According to Julie Kikuchi, beauty is always freakish. Yesterday, over strudel and coffee at Café Einstein, she tried to prove this to me. “Look at this model,” she said, holding up a fashion magazine. “Look at her ears. They belong on a Martian.” She started flipping pages. “Or look at the mouth on this one. You could put your whole head in it.”
I was trying to get another cappuccino. The waiters in their Austrian uniforms ignored me, as they do everyone, and outside, the yellow lindens were dripping and weeping.
“Or what about Jackie O.?” said Julie, still advocating. “Her eyes were so wide-set they were basically on the sides of her head. She looked like a hammerhead.”

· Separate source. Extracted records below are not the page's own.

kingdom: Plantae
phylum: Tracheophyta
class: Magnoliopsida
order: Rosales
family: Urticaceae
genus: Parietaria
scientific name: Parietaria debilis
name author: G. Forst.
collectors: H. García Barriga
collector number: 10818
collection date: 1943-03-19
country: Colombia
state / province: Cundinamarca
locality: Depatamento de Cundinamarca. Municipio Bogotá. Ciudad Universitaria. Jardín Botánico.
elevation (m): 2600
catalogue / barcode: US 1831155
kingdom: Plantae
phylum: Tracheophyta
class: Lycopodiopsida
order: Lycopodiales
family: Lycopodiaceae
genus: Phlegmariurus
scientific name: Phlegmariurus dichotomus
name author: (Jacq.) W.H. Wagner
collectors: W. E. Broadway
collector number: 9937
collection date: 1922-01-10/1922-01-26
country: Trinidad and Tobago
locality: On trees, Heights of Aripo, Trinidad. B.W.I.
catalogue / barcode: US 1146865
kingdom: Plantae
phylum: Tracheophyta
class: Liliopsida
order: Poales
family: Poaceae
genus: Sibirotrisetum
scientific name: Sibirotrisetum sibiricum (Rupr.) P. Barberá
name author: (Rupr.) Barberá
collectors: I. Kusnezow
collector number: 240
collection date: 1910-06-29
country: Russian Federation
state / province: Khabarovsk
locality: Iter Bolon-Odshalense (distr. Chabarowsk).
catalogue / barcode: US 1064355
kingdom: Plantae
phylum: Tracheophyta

I’m working up with the foregoing to a physical description of myself. Baby pictures of the infant Calliope show a variety of features on the freakish side. My parents, looking fondly down into my crib, got stuck on every one. (I sometimes think that it was the arresting, slightly disturbing quality of my face that distracted everyone’s attention from the complications below.) Imagine my crib as a diorama in a museum. Press one button and my ears light up like two golden trumpets. Press another and my stark chin begins to glow. Another, and the high, ethereal cheekbones appear out of the darkness. So far the effect isn’t promising. On the evidence of ears, chin, and cheekbones I might be a baby Kafka. But the next button illuminates my mouth and things begin to improve. The mouth is small but well shaped, kissable, musical. Then, in the middle of the map, comes the nose. It is nothing like the noses you see in classical Greek sculpture. Here is a nose that came to Asia Minor, like silk itself, from the East. In this case, the Middle East. The nose of the diorama baby already forms, if you look closely, an arabesque. Ears, nose, mouth, chin—now eyes. Not only are they widely set (like Jackie O.’s), they’re big. Too big for a baby’s face. Eyes like my grandmother’s. Eyes as big and sad as the eyes in a Keane painting. Eyes rimmed with long, dark eyelashes my mother couldn’t believe had formed inside her. How had her body worked in such detail? The complexion around these eyes: a pale olive. The hair: jet black. Now press all the buttons at once. Can you see me? All of me? Probably not. No one ever really has.
As a baby, even as a little girl, I possessed an awkward, extravagant beauty. No single feature was right in itself and yet, when they were taken all together, something captivating emerged. An inadvertent harmony. A changeableness, too, as if beneath my visible face there was another, having second thoughts.
Desdemona wasn’t interested in my looks. She was concerned with the state of my soul. “The baby she is two months old,” she said to my father in March. “Why you still no baptize her?” “I don’t want her baptized,” answered Milton. “It’s a bunch of hocus-pocus.” “Hokey pokey is it?” Desdemona now threatened him with an index finger. “You think Holy Tradition that the Church keep for two thousand years is hokey pokey?” And then she called on the Panaghia, using every one of her names. “All-Holy, immaculate, most blessed and glorified Lady, Mother of God and Ever-Virgin, do you hear what my son Milton is saying?” When my father still refused, Desdemona unleashed her secret weapon. She started fanning herself.